Reading Assignment
RHYTHM, THE CRUX OF THE MATTER, for it's only in terms of
rhythm that poetry is different from prose.
For most of you, this will be the most difficult part of the course because of the
bewildering variety of technical terms (anaphora, anapestic tetrameter, caesura,
etc.). Relax: it's not necessary to learn or know those terms in order to be
aware of the rhythms of poetry. If you can keep time to "Jingle Bells," you're home free.
All poetry is either metered or it isn't. If it's not metered, it's what we call
free verse, though as T. S. Eliot famously said, "No verse is free for the man who wants to do a good job."
METER comes from a Greek word meaning "measure." Metered poetry is simply measured
poetry. What is being measured? Sound moving through time, the way it's measured in music
by a time signature such as ¾ in which there are three beats to the measure and a
quarter note gets one beat. When we beat out the rhythm of a song we're measuring
the sound moving through time, which is to say that we're measuring the song's rhythm.

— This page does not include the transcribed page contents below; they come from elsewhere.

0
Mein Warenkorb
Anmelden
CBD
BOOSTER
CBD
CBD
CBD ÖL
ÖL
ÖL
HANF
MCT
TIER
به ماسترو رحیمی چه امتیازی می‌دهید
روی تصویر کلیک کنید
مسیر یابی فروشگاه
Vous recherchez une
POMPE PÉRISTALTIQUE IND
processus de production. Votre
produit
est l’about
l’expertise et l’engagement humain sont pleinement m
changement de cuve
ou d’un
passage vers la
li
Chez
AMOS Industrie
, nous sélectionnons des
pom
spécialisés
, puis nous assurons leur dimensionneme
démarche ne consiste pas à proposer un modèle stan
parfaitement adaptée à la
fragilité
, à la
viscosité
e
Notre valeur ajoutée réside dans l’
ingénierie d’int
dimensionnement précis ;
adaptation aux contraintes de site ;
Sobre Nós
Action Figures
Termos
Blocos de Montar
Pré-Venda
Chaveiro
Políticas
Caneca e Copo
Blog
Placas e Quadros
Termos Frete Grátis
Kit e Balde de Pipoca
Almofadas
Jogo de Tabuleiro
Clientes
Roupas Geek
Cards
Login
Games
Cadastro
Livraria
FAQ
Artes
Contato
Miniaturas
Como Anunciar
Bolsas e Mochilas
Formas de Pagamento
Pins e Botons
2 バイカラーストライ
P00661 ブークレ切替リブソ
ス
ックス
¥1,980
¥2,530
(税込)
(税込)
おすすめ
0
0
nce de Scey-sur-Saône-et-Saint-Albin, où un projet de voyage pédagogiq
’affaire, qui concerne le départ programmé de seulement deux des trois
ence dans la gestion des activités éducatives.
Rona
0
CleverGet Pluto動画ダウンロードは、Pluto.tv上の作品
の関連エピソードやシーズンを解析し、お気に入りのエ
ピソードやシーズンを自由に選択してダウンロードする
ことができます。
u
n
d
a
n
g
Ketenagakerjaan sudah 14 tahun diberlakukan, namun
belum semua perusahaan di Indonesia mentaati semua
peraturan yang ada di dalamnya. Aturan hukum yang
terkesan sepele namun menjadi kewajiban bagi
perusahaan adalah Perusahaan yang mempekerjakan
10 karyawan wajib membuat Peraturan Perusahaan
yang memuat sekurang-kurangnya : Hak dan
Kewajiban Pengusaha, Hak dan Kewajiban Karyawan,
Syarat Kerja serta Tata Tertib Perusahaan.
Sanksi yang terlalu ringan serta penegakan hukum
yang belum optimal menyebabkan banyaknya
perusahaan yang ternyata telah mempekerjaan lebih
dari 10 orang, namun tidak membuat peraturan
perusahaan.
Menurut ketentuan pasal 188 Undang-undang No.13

In poetry, the kind of meter the poet uses determines how the poetry is measured.
There are four kinds of meter in English:
Accentual meter, in which we measure by counting accents:
I sit in one of the dives
On Fifty-second Street
Uncertain and afraid
As the clever hopes expire
Of a low dishonest decade……… --W. H. Auden
Syllabic meter, in which we measure by counting syllables:
you've seen a strawberry
that's had a struggle; yet
was, where the fragments met,
a hedgehog or a star-
fish for the multitude
of seeds. What better food
than apple seeds-the fruit
within the fruit-locked in
like counter-curved twin
hazelnuts?................. -Marianne Moore
Accentual-syllabic meter, in which we measure by counting both accents
& syllables:
When, in disgrace with fortune and men's eyes
I all alone beweep my outcast state
And trouble deaf heaven with my bootless cries
And look upon myself and curse my fate…… -Shakespeare
Quantitative meter, in which we measure by counting long vowel sounds:
Unhappy verse, the witness of my unhappy state,
Make thyself flutt'ring wings of thy fast flying
Thought, and fly forth unto my love, wheresoever she be:
Whether lying restless in heavy bed, or else
Sitting so cheerless at the cheerful board, or else
Playing alone careless on her heavenly virginals…… --Spenser
Accentual meter is the meter of Middle-English poetry. Quantitative meter is
the meter of Greek & Latin poetry & is rarely used in English, largely
because our ears aren't highly sensitive to vowel length. We simply don't hear
what Greek and Roman listeners heard. Syllabic meter was used c. 1660-1740 but
not much before or after, though Marianne Moore is a notable exception.
Accentual-syllabic meter is the meter of 99% of all metered poetry in English.